● **What you should do**: Print the whole listing, character for character.

● **Source records**:
[Start of section]
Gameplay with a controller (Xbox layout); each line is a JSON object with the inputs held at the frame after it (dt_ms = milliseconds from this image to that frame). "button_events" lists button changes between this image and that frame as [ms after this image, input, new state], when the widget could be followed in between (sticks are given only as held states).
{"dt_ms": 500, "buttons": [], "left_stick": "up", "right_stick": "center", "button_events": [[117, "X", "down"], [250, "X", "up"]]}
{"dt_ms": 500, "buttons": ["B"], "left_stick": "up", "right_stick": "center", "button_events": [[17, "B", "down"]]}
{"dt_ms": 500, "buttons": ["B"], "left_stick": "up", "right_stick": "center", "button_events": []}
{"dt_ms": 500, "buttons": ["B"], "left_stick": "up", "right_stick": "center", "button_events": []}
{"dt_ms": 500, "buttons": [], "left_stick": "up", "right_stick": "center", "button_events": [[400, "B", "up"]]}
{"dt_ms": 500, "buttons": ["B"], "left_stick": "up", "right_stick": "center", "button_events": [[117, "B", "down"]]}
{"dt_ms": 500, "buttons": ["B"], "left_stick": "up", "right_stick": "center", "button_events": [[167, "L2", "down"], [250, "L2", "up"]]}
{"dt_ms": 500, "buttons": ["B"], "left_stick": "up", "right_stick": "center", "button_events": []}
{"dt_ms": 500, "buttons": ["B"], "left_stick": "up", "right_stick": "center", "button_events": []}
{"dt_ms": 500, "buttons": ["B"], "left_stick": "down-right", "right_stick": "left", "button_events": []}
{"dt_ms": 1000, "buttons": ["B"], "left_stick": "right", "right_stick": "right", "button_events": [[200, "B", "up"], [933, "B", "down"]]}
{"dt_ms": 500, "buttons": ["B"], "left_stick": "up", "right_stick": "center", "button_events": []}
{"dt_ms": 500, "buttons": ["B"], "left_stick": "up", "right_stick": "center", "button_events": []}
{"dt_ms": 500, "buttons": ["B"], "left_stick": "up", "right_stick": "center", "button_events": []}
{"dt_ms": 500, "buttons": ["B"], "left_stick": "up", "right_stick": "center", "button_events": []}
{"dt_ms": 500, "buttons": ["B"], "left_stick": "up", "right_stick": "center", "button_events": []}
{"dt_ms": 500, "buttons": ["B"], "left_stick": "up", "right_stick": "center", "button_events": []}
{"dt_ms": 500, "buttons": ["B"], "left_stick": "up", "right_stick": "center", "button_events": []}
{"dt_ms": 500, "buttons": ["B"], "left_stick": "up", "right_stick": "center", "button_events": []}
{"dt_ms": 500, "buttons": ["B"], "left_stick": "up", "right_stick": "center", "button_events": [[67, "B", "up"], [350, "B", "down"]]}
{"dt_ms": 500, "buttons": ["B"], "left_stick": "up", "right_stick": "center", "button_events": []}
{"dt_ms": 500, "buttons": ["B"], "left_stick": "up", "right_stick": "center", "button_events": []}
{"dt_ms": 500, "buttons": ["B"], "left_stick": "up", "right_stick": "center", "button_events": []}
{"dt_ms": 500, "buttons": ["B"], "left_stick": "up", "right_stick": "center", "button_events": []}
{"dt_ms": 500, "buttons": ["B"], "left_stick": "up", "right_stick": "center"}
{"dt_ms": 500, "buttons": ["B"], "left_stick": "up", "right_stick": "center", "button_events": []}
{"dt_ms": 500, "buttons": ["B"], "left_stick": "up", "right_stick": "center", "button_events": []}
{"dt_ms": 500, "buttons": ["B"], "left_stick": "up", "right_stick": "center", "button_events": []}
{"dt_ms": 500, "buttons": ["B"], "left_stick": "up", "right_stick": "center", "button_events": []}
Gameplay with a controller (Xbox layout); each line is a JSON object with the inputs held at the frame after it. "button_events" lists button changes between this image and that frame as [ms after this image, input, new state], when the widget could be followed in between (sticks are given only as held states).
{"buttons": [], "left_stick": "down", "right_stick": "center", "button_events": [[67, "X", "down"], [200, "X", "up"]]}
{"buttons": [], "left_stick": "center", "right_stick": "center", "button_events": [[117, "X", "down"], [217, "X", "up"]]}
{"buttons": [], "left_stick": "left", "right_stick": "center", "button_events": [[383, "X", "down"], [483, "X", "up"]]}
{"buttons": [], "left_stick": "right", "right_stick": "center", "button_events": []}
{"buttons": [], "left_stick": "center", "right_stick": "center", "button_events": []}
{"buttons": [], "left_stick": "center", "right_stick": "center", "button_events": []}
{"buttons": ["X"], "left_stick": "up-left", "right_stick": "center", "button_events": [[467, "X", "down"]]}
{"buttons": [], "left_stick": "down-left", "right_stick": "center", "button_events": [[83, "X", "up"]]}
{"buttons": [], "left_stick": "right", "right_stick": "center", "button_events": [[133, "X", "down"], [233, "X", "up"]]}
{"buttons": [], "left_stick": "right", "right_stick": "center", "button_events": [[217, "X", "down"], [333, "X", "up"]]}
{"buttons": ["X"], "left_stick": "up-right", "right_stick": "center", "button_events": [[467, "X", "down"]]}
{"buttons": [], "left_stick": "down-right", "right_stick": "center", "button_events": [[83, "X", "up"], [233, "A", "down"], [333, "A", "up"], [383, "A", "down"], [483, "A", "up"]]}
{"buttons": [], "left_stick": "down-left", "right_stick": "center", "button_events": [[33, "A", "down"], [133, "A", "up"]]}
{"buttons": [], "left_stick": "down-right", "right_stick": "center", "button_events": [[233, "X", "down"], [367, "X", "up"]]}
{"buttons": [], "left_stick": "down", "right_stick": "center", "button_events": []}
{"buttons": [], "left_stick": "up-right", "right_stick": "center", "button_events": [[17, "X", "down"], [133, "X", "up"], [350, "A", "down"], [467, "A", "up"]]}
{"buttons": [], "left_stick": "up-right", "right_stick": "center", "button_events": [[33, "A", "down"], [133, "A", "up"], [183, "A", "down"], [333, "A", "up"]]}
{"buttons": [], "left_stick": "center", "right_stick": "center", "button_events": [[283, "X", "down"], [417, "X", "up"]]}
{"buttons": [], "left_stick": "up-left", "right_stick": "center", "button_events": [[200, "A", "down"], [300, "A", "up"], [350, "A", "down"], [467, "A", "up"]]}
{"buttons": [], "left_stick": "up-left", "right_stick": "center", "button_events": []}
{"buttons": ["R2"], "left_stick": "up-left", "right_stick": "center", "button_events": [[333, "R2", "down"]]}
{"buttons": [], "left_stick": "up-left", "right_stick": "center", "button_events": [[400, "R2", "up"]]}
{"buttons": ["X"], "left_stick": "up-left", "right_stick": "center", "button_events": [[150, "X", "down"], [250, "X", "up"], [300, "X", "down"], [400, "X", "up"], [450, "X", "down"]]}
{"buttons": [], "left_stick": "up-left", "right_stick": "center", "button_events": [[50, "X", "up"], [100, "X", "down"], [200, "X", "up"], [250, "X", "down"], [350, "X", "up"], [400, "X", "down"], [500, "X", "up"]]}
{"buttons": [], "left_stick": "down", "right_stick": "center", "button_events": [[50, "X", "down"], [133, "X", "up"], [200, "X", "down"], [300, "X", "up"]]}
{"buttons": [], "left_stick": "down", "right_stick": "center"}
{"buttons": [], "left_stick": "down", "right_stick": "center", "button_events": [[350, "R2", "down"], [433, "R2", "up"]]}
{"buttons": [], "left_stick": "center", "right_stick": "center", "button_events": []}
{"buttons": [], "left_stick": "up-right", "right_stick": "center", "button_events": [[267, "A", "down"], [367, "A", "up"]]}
[End of section]
● **The completed task**:
Gameplay with a controller (Xbox layout); each line is a JSON object with the inputs held at the frame after it (dt_ms = milliseconds from this image to that frame). "button_events" lists button changes between this image and that frame as [ms after this image, input, new state], when the widget could be followed in between (sticks are given only as held states).
{"dt_ms": 500, "buttons": [], "left_stick": "up", "right_stick": "center", "button_events": [[117, "X", "down"], [250, "X", "up"]]}
{"dt_ms": 500, "buttons": ["B"], "left_stick": "up", "right_stick": "center", "button_events": [[17, "B", "down"]]}
{"dt_ms": 500, "buttons": ["B"], "left_stick": "up", "right_stick": "center", "button_events": []}
{"dt_ms": 500, "buttons": ["B"], "left_stick": "up", "right_stick": "center", "button_events": []}
{"dt_ms": 500, "buttons": [], "left_stick": "up", "right_stick": "center", "button_events": [[400, "B", "up"]]}
{"dt_ms": 500, "buttons": ["B"], "left_stick": "up", "right_stick": "center", "button_events": [[117, "B", "down"]]}
{"dt_ms": 500, "buttons": ["B"], "left_stick": "up", "right_stick": "center", "button_events": [[167, "L2", "down"], [250, "L2", "up"]]}
{"dt_ms": 500, "buttons": ["B"], "left_stick": "up", "right_stick": "center", "button_events": []}
{"dt_ms": 500, "buttons": ["B"], "left_stick": "up", "right_stick": "center", "button_events": []}
{"dt_ms": 500, "buttons": ["B"], "left_stick": "down-right", "right_stick": "left", "button_events": []}
{"dt_ms": 1000, "buttons": ["B"], "left_stick": "right", "right_stick": "right", "button_events": [[200, "B", "up"], [933, "B", "down"]]}
{"dt_ms": 500, "buttons": ["B"], "left_stick": "up", "right_stick": "center", "button_events": []}
{"dt_ms": 500, "buttons": ["B"], "left_stick": "up", "right_stick": "center", "button_events": []}
{"dt_ms": 500, "buttons": ["B"], "left_stick": "up", "right_stick": "center", "button_events": []}
{"dt_ms": 500, "buttons": ["B"], "left_stick": "up", "right_stick": "center", "button_events": []}
{"dt_ms": 500, "buttons": ["B"], "left_stick": "up", "right_stick": "center", "button_events": []}
{"dt_ms": 500, "buttons": ["B"], "left_stick": "up", "right_stick": "center", "button_events": []}
{"dt_ms": 500, "buttons": ["B"], "left_stick": "up", "right_stick": "center", "button_events": []}
{"dt_ms": 500, "buttons": ["B"], "left_stick": "up", "right_stick": "center", "button_events": []}
{"dt_ms": 500, "buttons": ["B"], "left_stick": "up", "right_stick": "center", "button_events": [[67, "B", "up"], [350, "B", "down"]]}
{"dt_ms": 500, "buttons": ["B"], "left_stick": "up", "right_stick": "center", "button_events": []}
{"dt_ms": 500, "buttons": ["B"], "left_stick": "up", "right_stick": "center", "button_events": []}
{"dt_ms": 500, "buttons": ["B"], "left_stick": "up", "right_stick": "center", "button_events": []}
{"dt_ms": 500, "buttons": ["B"], "left_stick": "up", "right_stick": "center", "button_events": []}
{"dt_ms": 500, "buttons": ["B"], "left_stick": "up", "right_stick": "center"}
{"dt_ms": 500, "buttons": ["B"], "left_stick": "up", "right_stick": "center", "button_events": []}
{"dt_ms": 500, "buttons": ["B"], "left_stick": "up", "right_stick": "center", "button_events": []}
{"dt_ms": 500, "buttons": ["B"], "left_stick": "up", "right_stick": "center", "button_events": []}
{"dt_ms": 500, "buttons": ["B"], "left_stick": "up", "right_stick": "center", "button_events": []}
Gameplay with a controller (Xbox layout); each line is a JSON object with the inputs held at the frame after it. "button_events" lists button changes between this image and that frame as [ms after this image, input, new state], when the widget could be followed in between (sticks are given only as held states).
{"buttons": [], "left_stick": "down", "right_stick": "center", "button_events": [[67, "X", "down"], [200, "X", "up"]]}
{"buttons": [], "left_stick": "center", "right_stick": "center", "button_events": [[117, "X", "down"], [217, "X", "up"]]}
{"buttons": [], "left_stick": "left", "right_stick": "center", "button_events": [[383, "X", "down"], [483, "X", "up"]]}
{"buttons": [], "left_stick": "right", "right_stick": "center", "button_events": []}
{"buttons": [], "left_stick": "center", "right_stick": "center", "button_events": []}
{"buttons": [], "left_stick": "center", "right_stick": "center", "button_events": []}
{"buttons": ["X"], "left_stick": "up-left", "right_stick": "center", "button_events": [[467, "X", "down"]]}
{"buttons": [], "left_stick": "down-left", "right_stick": "center", "button_events": [[83, "X", "up"]]}
{"buttons": [], "left_stick": "right", "right_stick": "center", "button_events": [[133, "X", "down"], [233, "X", "up"]]}
{"buttons": [], "left_stick": "right", "right_stick": "center", "button_events": [[217, "X", "down"], [333, "X", "up"]]}
{"buttons": ["X"], "left_stick": "up-right", "right_stick": "center", "button_events": [[467, "X", "down"]]}
{"buttons": [], "left_stick": "down-right", "right_stick": "center", "button_events": [[83, "X", "up"], [233, "A", "down"], [333, "A", "up"], [383, "A", "down"], [483, "A", "up"]]}
{"buttons": [], "left_stick": "down-left", "right_stick": "center", "button_events": [[33, "A", "down"], [133, "A", "up"]]}
{"buttons": [], "left_stick": "down-right", "right_stick": "center", "button_events": [[233, "X", "down"], [367, "X", "up"]]}
{"buttons": [], "left_stick": "down", "right_stick": "center", "button_events": []}
{"buttons": [], "left_stick": "up-right", "right_stick": "center", "button_events": [[17, "X", "down"], [133, "X", "up"], [350, "A", "down"], [467, "A", "up"]]}
{"buttons": [], "left_stick": "up-right", "right_stick": "center", "button_events": [[33, "A", "down"], [133, "A", "up"], [183, "A", "down"], [333, "A", "up"]]}
{"buttons": [], "left_stick": "center", "right_stick": "center", "button_events": [[283, "X", "down"], [417, "X", "up"]]}
{"buttons": [], "left_stick": "up-left", "right_stick": "center", "button_events": [[200, "A", "down"], [300, "A", "up"], [350, "A", "down"], [467, "A", "up"]]}
{"buttons": [], "left_stick": "up-left", "right_stick": "center", "button_events": []}
{"buttons": ["R2"], "left_stick": "up-left", "right_stick": "center", "button_events": [[333, "R2", "down"]]}
{"buttons": [], "left_stick": "up-left", "right_stick": "center", "button_events": [[400, "R2", "up"]]}
{"buttons": ["X"], "left_stick": "up-left", "right_stick": "center", "button_events": [[150, "X", "down"], [250, "X", "up"], [300, "X", "down"], [400, "X", "up"], [450, "X", "down"]]}
{"buttons": [], "left_stick": "up-left", "right_stick": "center", "button_events": [[50, "X", "up"], [100, "X", "down"], [200, "X", "up"], [250, "X", "down"], [350, "X", "up"], [400, "X", "down"], [500, "X", "up"]]}
{"buttons": [], "left_stick": "down", "right_stick": "center", "button_events": [[50, "X", "down"], [133, "X", "up"], [200, "X", "down"], [300, "X", "up"]]}
{"buttons": [], "left_stick": "down", "right_stick": "center"}
{"buttons": [], "left_stick": "down", "right_stick": "center", "button_events": [[350, "R2", "down"], [433, "R2", "up"]]}
{"buttons": [], "left_stick": "center", "right_stick": "center", "button_events": []}
{"buttons": [], "left_stick": "up-right", "right_stick": "center", "button_events": [[267, "A", "down"], [367, "A", "up"]]}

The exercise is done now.